We also got a lot done at work and progessing well with the development of their inventory management system. I am also teaching Jezman (pharmacy technician) and Sister Mary (pharmacy worker), 2 young kids between the age of 20 – 25, the basic elements of MS Access programming so that ther are part of the developement process but also that they can carry on with it after I am gone.

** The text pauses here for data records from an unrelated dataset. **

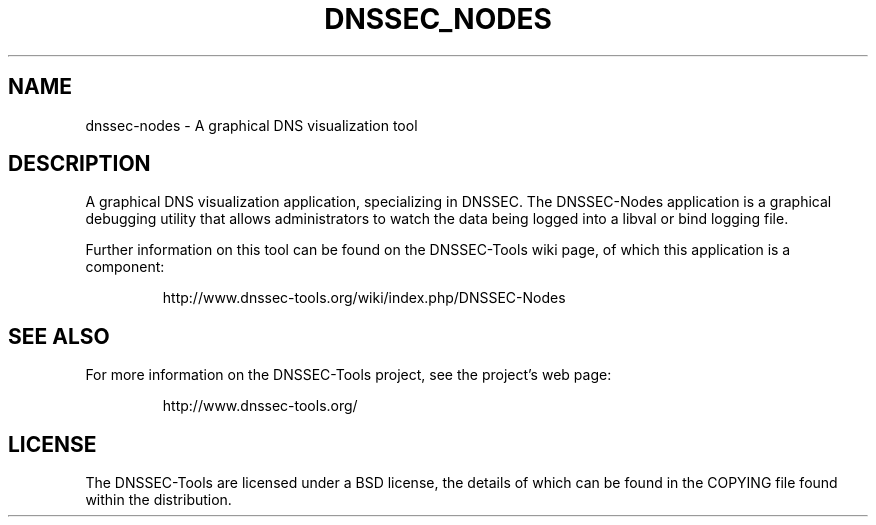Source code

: .TH DNSSEC_NODES 1 "26 Oct 2011" "User Commands"
.UC 5
.SH NAME
dnssec-nodes \- A graphical DNS visualization tool
.SH DESCRIPTION
A graphical DNS visualization application, specializing in DNSSEC.
The DNSSEC-Nodes application is a graphical debugging utility that
allows administrators to watch the data being logged into a libval or
bind logging file.
.PP
Further information on this tool can be found on the DNSSEC-Tools wiki
page, of which this application is a component:
.IP
http://www.dnssec-tools.org/wiki/index.php/DNSSEC-Nodes
.SH "SEE ALSO"
For more information on the DNSSEC-Tools project, see the project's
web page:
.IP
http://www.dnssec-tools.org/
.SH "LICENSE"
The DNSSEC-Tools are licensed under a BSD license, the details of
which can be found in the COPYING file found within the distribution.

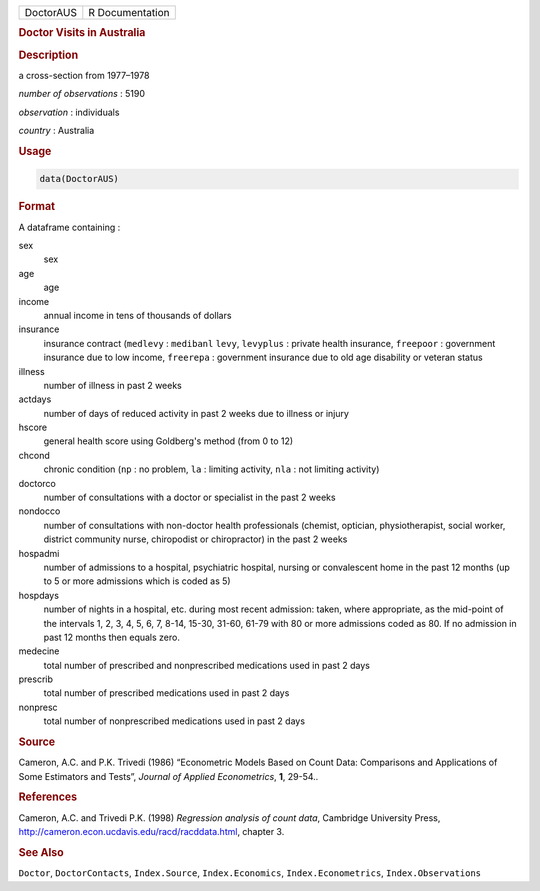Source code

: .. container::

   ========= ===============
   DoctorAUS R Documentation
   ========= ===============

   .. rubric:: Doctor Visits in Australia
      :name: DoctorAUS

   .. rubric:: Description
      :name: description

   a cross-section from 1977–1978

   *number of observations* : 5190

   *observation* : individuals

   *country* : Australia

   .. rubric:: Usage
      :name: usage

   .. code:: R

      data(DoctorAUS)

   .. rubric:: Format
      :name: format

   A dataframe containing :

   sex
      sex

   age
      age

   income
      annual income in tens of thousands of dollars

   insurance
      insurance contract (``medlevy`` : ``medibanl`` ``levy``,
      ``levyplus`` : private health insurance, ``freepoor`` : government
      insurance due to low income, ``freerepa`` : government insurance
      due to old age disability or veteran status

   illness
      number of illness in past 2 weeks

   actdays
      number of days of reduced activity in past 2 weeks due to illness
      or injury

   hscore
      general health score using Goldberg's method (from 0 to 12)

   chcond
      chronic condition (``np`` : no problem, ``la`` : limiting
      activity, ``nla`` : not limiting activity)

   doctorco
      number of consultations with a doctor or specialist in the past 2
      weeks

   nondocco
      number of consultations with non-doctor health professionals
      (chemist, optician, physiotherapist, social worker, district
      community nurse, chiropodist or chiropractor) in the past 2 weeks

   hospadmi
      number of admissions to a hospital, psychiatric hospital, nursing
      or convalescent home in the past 12 months (up to 5 or more
      admissions which is coded as 5)

   hospdays
      number of nights in a hospital, etc. during most recent admission:
      taken, where appropriate, as the mid-point of the intervals 1, 2,
      3, 4, 5, 6, 7, 8-14, 15-30, 31-60, 61-79 with 80 or more
      admissions coded as 80. If no admission in past 12 months then
      equals zero.

   medecine
      total number of prescribed and nonprescribed medications used in
      past 2 days

   prescrib
      total number of prescribed medications used in past 2 days

   nonpresc
      total number of nonprescribed medications used in past 2 days

   .. rubric:: Source
      :name: source

   Cameron, A.C. and P.K. Trivedi (1986) “Econometric Models Based on
   Count Data: Comparisons and Applications of Some Estimators and
   Tests”, *Journal of Applied Econometrics*, **1**, 29-54..

   .. rubric:: References
      :name: references

   Cameron, A.C. and Trivedi P.K. (1998) *Regression analysis of count
   data*, Cambridge University Press,
   http://cameron.econ.ucdavis.edu/racd/racddata.html, chapter 3.

   .. rubric:: See Also
      :name: see-also

   ``Doctor``, ``DoctorContacts``, ``Index.Source``,
   ``Index.Economics``, ``Index.Econometrics``, ``Index.Observations``
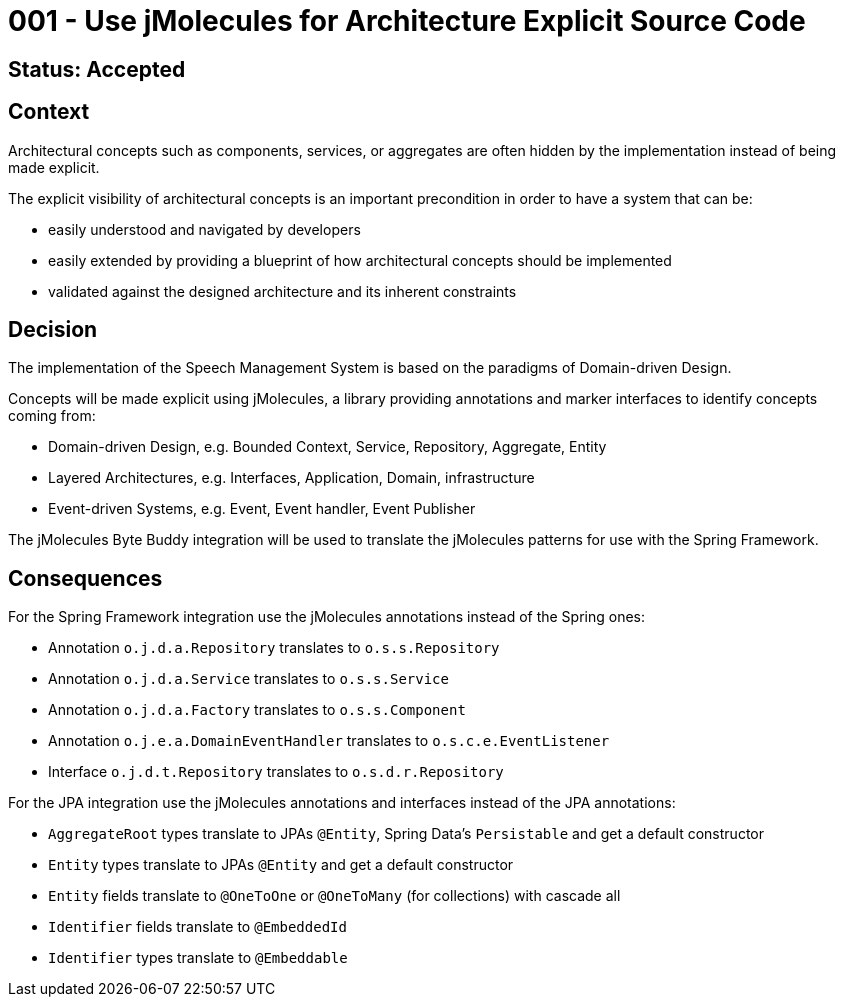 = 001 - Use jMolecules for Architecture Explicit Source Code

== Status: Accepted

== Context

Architectural concepts such as components, services, or aggregates are often hidden by the implementation instead of being made explicit.

The explicit visibility of architectural concepts is an important precondition in order to have a system that can be:

* easily understood and navigated by developers
* easily extended by providing a blueprint of how architectural concepts should be implemented
* validated against the designed architecture and its inherent constraints

== Decision

The implementation of the Speech Management System is based on the paradigms of Domain-driven Design.

Concepts will be made explicit using jMolecules, a library providing annotations and marker interfaces to identify concepts coming from:

* Domain-driven Design, e.g. Bounded Context, Service, Repository, Aggregate, Entity
* Layered Architectures, e.g. Interfaces, Application, Domain, infrastructure
* Event-driven Systems, e.g. Event, Event handler, Event Publisher

The jMolecules Byte Buddy integration will be used to translate the jMolecules patterns for use with the Spring Framework.

== Consequences

For the Spring Framework integration use the jMolecules annotations instead of the Spring ones:

* Annotation `o.j.d.a.Repository` translates to `o.s.s.Repository`
* Annotation `o.j.d.a.Service` translates to `o.s.s.Service`
* Annotation `o.j.d.a.Factory` translates to `o.s.s.Component`
* Annotation `o.j.e.a.DomainEventHandler` translates to `o.s.c.e.EventListener`
* Interface `o.j.d.t.Repository` translates to `o.s.d.r.Repository`

For the JPA integration use the jMolecules annotations and interfaces instead of the JPA annotations:

* `AggregateRoot` types translate to JPAs `@Entity`, Spring Data's `Persistable` and get a default constructor
* `Entity` types translate to JPAs `@Entity` and get a default constructor
* `Entity` fields translate to `@OneToOne` or `@OneToMany` (for collections) with cascade all
* `Identifier` fields translate to `@EmbeddedId`
* `Identifier` types translate to `@Embeddable`
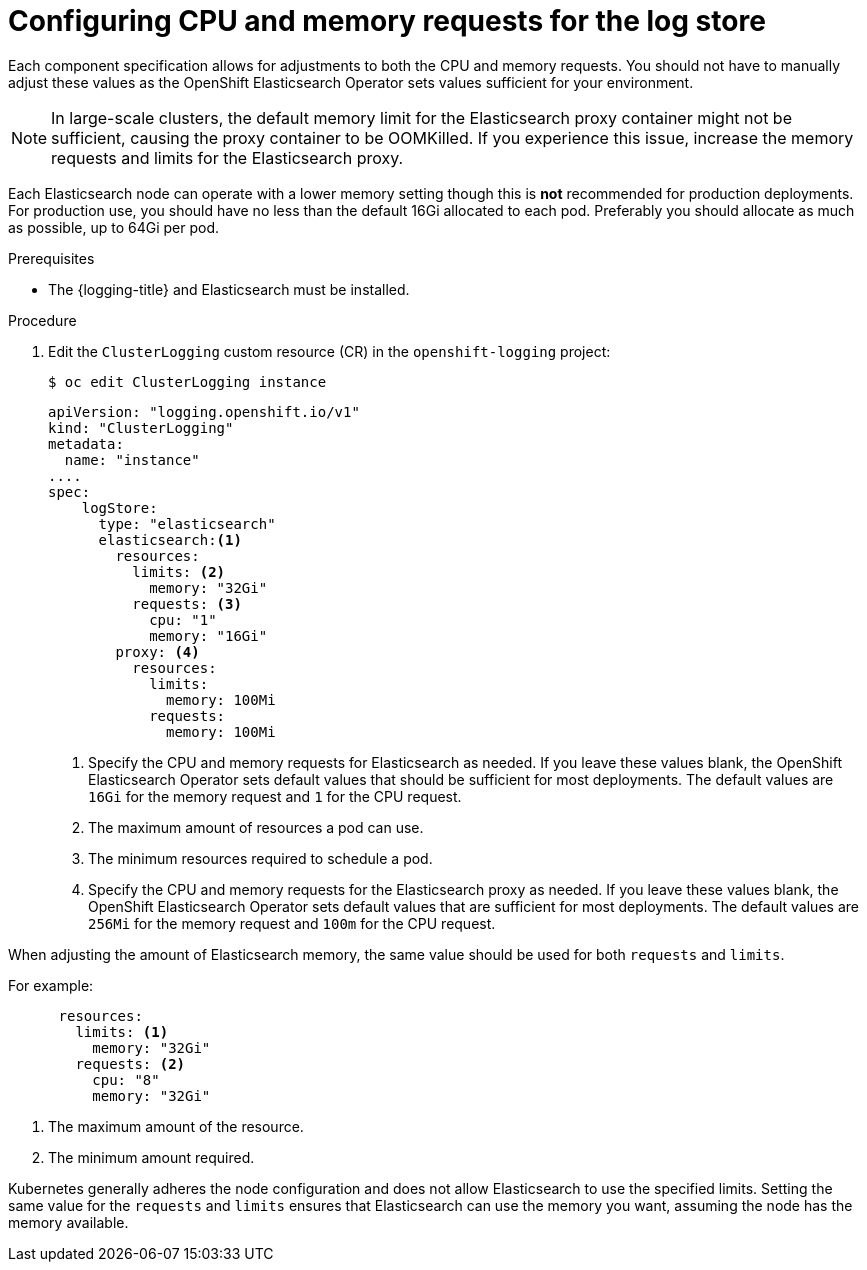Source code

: // Module included in the following assemblies:
//
// * logging/cluster-logging-elasticsearch.adoc

:_content-type: PROCEDURE
[id="cluster-logging-logstore-limits_{context}"]
= Configuring CPU and memory requests for the log store

Each component specification allows for adjustments to both the CPU and memory requests.
You should not have to manually adjust these values as the OpenShift Elasticsearch
Operator sets values sufficient for your environment.

[NOTE]
====
In large-scale clusters, the default memory limit for the Elasticsearch proxy container might not be sufficient, causing the proxy container to be OOMKilled. If you experience this issue, increase the memory requests and limits for the Elasticsearch proxy.
====

Each Elasticsearch node can operate with a lower memory setting though this is *not* recommended for production deployments.
For production use, you should have no less than the default 16Gi allocated to each pod. Preferably you should allocate as much as possible, up to 64Gi per pod.

.Prerequisites

* The {logging-title} and Elasticsearch must be installed.

.Procedure

. Edit the `ClusterLogging` custom resource (CR) in the `openshift-logging` project:
+
[source,terminal]
----
$ oc edit ClusterLogging instance
----
+
[source,yaml]
----
apiVersion: "logging.openshift.io/v1"
kind: "ClusterLogging"
metadata:
  name: "instance"
....
spec:
    logStore:
      type: "elasticsearch"
      elasticsearch:<1>
        resources:
          limits: <2>
            memory: "32Gi"
          requests: <3>
            cpu: "1"
            memory: "16Gi"
        proxy: <4>
          resources:
            limits:
              memory: 100Mi
            requests:
              memory: 100Mi
----
<1> Specify the CPU and memory requests for Elasticsearch as needed. If you leave these values blank,
the OpenShift Elasticsearch Operator sets default values that should be sufficient for most deployments. The default values are `16Gi` for the memory request and `1` for the CPU request.
<2> The maximum amount of resources a pod can use.
<3> The minimum resources required to schedule a pod.
<4> Specify the CPU and memory requests for the Elasticsearch proxy as needed. If you leave these values blank, the OpenShift Elasticsearch Operator sets default values that are sufficient for most deployments. The default values are `256Mi` for the memory request and `100m` for the CPU request.

When adjusting the amount of Elasticsearch memory, the same value should be used for both `requests` and `limits`.

For example:

[source,yaml]
----
      resources:
        limits: <1>
          memory: "32Gi"
        requests: <2>
          cpu: "8"
          memory: "32Gi"
----
<1> The maximum amount of the resource.
<2> The minimum amount required.

Kubernetes generally adheres the node configuration and does not allow Elasticsearch to use the specified limits.
Setting the same value for the `requests` and `limits` ensures that Elasticsearch can use the memory you want, assuming the node has the memory available.
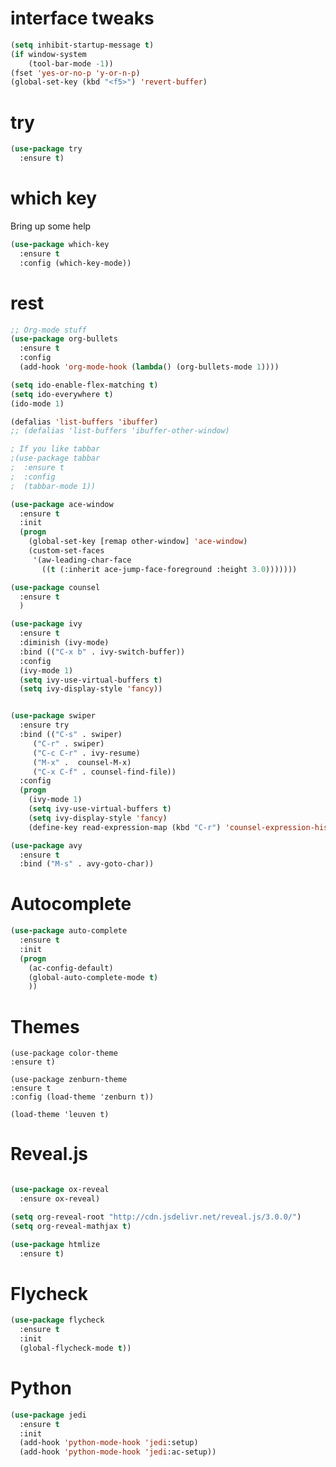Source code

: #+STARTIP: overview
* interface tweaks
#+BEGIN_SRC emacs-lisp
(setq inhibit-startup-message t)
(if window-system
    (tool-bar-mode -1))
(fset 'yes-or-no-p 'y-or-n-p)
(global-set-key (kbd "<f5>") 'revert-buffer)
#+END_SRC

* try
#+BEGIN_SRC emacs-lisp
(use-package try
  :ensure t)
#+END_SRC

* which key
  Bring up some help
  #+BEGIN_SRC emacs-lisp
  (use-package which-key
    :ensure t
    :config (which-key-mode))  
  #+END_SRC

* rest
#+BEGIN_SRC emacs-lisp
;; Org-mode stuff
(use-package org-bullets
  :ensure t
  :config
  (add-hook 'org-mode-hook (lambda() (org-bullets-mode 1))))

(setq ido-enable-flex-matching t)
(setq ido-everywhere t)
(ido-mode 1)

(defalias 'list-buffers 'ibuffer)
;; (defalias 'list-buffers 'ibuffer-other-window)

; If you like tabbar
;(use-package tabbar
;  :ensure t
;  :config
;  (tabbar-mode 1))

(use-package ace-window
  :ensure t
  :init
  (progn
    (global-set-key [remap other-window] 'ace-window)
    (custom-set-faces
     '(aw-leading-char-face
       ((t (:inherit ace-jump-face-foreground :height 3.0)))))))

(use-package counsel
  :ensure t
  )

(use-package ivy
  :ensure t
  :diminish (ivy-mode)
  :bind (("C-x b" . ivy-switch-buffer))
  :config
  (ivy-mode 1)
  (setq ivy-use-virtual-buffers t)
  (setq ivy-display-style 'fancy))


(use-package swiper
  :ensure try
  :bind (("C-s" . swiper)
	 ("C-r" . swiper)
	 ("C-c C-r" . ivy-resume)
	 ("M-x" .  counsel-M-x)
	 ("C-x C-f" . counsel-find-file))
  :config
  (progn
    (ivy-mode 1)
    (setq ivy-use-virtual-buffers t)
    (setq ivy-display-style 'fancy)
    (define-key read-expression-map (kbd "C-r") 'counsel-expression-history)))

(use-package avy
  :ensure t
  :bind ("M-s" . avy-goto-char))
#+END_SRC

* Autocomplete
#+BEGIN_SRC emacs-lisp 
(use-package auto-complete
  :ensure t
  :init
  (progn
    (ac-config-default)
    (global-auto-complete-mode t)
    ))
#+END_SRC

* Themes
#+BEGIN_SRC 
  (use-package color-theme
  :ensure t)

  (use-package zenburn-theme
  :ensure t
  :config (load-theme 'zenburn t))

  (load-theme 'leuven t)
#+END_SRC

* Reveal.js
  #+BEGIN_SRC emacs-lisp

    (use-package ox-reveal
      :ensure ox-reveal)

    (setq org-reveal-root "http://cdn.jsdelivr.net/reveal.js/3.0.0/")
    (setq org-reveal-mathjax t)
    
    (use-package htmlize
      :ensure t)
  #+END_SRC
* Flycheck
#+BEGIN_SRC emacs-lisp
  (use-package flycheck
    :ensure t
    :init
    (global-flycheck-mode t))

#+END_SRC
* Python
#+BEGIN_SRC emacs-lisp
  (use-package jedi
    :ensure t
    :init
    (add-hook 'python-mode-hook 'jedi:setup)
    (add-hook 'python-mode-hook 'jedi:ac-setup))

#+END_SRC
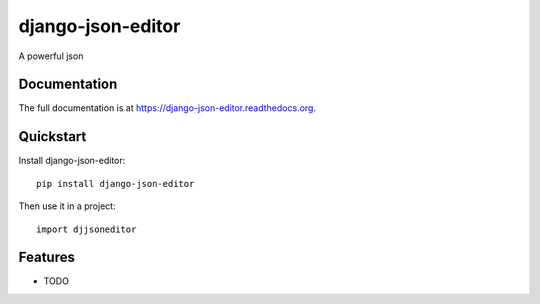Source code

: =============================
django-json-editor
=============================

.. image:: https://badge.fury.io/py/django-json-editor.png
    :target: https://badge.fury.io/py/django-json-editor

.. image:: https://travis-ci.org/glasslion/django-json-editor.png?branch=master
    :target: https://travis-ci.org/glasslion/django-json-editor

A powerful json

Documentation
-------------

The full documentation is at https://django-json-editor.readthedocs.org.

Quickstart
----------

Install django-json-editor::

    pip install django-json-editor

Then use it in a project::

    import djjsoneditor

Features
--------

* TODO
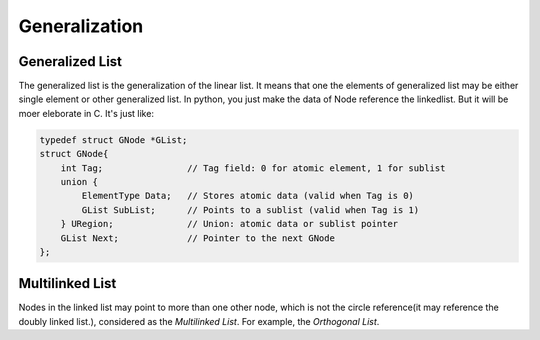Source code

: Generalization
==============

Generalized List
----------------

The generalized list is the generalization of the linear list. It means that one
the elements of generalized list may be either single element or other
generalized list. In python, you just make the data of Node reference the 
linkedlist. But it will be moer eleborate in C. It's just like:

.. code-block:: C

   typedef struct GNode *GList;
   struct GNode{
       int Tag;                // Tag field: 0 for atomic element, 1 for sublist
       union { 
           ElementType Data;   // Stores atomic data (valid when Tag is 0)
           GList SubList;      // Points to a sublist (valid when Tag is 1)
       } URegion;              // Union: atomic data or sublist pointer
       GList Next;             // Pointer to the next GNode
   };


Multilinked List
----------------

Nodes in the linked list may point to more than one other node, which is not
the circle reference(it may reference the doubly linked list.), considered as
the *Multilinked List*. For example, the *Orthogonal List*.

On Tuesday, i was oriented to some aspects of the country and the documentation that will be required for my project. On Wednesday, I traveled by car from Lilongwe to Blantyre (4 h), and got oriented to Blantyre by 2 other volunteers on Wednesday. I am staying in a hotel in Blantyre which is about 30 min from the hospital were I work. Jay Graydon stayed at the hospital last year but they have provided me with a hotel room instead since there were no running water in the apartment were Jay was staying, The electricity and running water is a hit and miss even in this hotel which seems to be one of the nicest around. I am very appreciative of that.
Today, I started working at the hospital and learned about their inventory management system which is all done manually. Each product on the shelf has a log sheet beside it to keep track of inventory. Acquisition of the drugs is a huge challenge due to the availability of the drugs themselves but the limited funds to buy them. There has been a dramatic devaluation of the local currency, the Kwacha, over the last 1-2 year. In the past 12 months the price of goods have basically doubled. I have exchanged a $100 dollar bill for 36,500 Kwachas which I have received in 500 Kwacha denomination which ends up being about a 1 -1 1/2 inch stack of bills. The locals have difficulty keeping up.
There is almost no check taking place from a pharmacy point of view. They have a pharmacy technician but no pharmacist. The only thing that I can see so far is when someone is on antibiotics they verify if the patient had been on it the previous day or not so that it is OK to continue.
Only one physician serves the whole hospital with some “clinicians” that have less training but can also prescribe medications. Only the physician does surgery.
The Internet is extremely slow but can be accessed. It is not used very much.
I am just getting a sense of the scope of my project (implementing an electronic inventory management system). Hopefully, I will be able to complete it during my stay here but from what I saw today it is far from a sure thing.
After an fairly smooth trip from Toronto to New York then to Johannesburg and finally to Lilongwe, I am finally in Malawi. Hopefully I will be able to say the same about my suitcase tomorrow.